**Your assignment:** Nothing but the lines from the one containing "- 增强错误处理和日志记录" to the end of the records below should be output, each exactly as written.

[Saved entries]
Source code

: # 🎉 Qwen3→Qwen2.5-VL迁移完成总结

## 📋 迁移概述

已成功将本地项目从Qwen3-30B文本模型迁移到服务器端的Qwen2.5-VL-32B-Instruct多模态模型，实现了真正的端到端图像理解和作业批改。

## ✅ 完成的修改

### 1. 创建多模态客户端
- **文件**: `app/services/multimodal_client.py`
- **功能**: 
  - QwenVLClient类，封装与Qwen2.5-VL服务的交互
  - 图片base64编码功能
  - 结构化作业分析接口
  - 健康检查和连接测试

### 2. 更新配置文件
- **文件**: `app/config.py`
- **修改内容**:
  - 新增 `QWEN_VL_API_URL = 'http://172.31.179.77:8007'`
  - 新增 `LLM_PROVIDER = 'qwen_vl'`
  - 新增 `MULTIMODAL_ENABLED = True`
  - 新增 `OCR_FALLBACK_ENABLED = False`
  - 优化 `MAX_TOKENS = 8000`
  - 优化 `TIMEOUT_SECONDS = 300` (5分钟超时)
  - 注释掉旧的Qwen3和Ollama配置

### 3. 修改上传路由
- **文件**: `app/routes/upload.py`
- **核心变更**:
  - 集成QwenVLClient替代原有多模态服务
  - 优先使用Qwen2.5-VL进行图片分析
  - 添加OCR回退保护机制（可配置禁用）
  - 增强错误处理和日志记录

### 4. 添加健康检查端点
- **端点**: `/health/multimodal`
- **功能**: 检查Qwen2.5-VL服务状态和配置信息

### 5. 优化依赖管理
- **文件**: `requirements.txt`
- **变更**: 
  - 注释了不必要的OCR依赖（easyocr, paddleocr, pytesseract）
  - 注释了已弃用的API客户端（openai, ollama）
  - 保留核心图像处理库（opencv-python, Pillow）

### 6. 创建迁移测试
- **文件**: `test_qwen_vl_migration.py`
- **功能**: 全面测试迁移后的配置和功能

**Task response:**
  - 增强错误处理和日志记录

### 4. 添加健康检查端点
- **端点**: `/health/multimodal`
- **功能**: 检查Qwen2.5-VL服务状态和配置信息

### 5. 优化依赖管理
- **文件**: `requirements.txt`
- **变更**: 
  - 注释了不必要的OCR依赖（easyocr, paddleocr, pytesseract）
  - 注释了已弃用的API客户端（openai, ollama）
  - 保留核心图像处理库（opencv-python, Pillow）

### 6. 创建迁移测试
- **文件**: `test_qwen_vl_migration.py`
- **功能**: 全面测试迁移后的配置和功能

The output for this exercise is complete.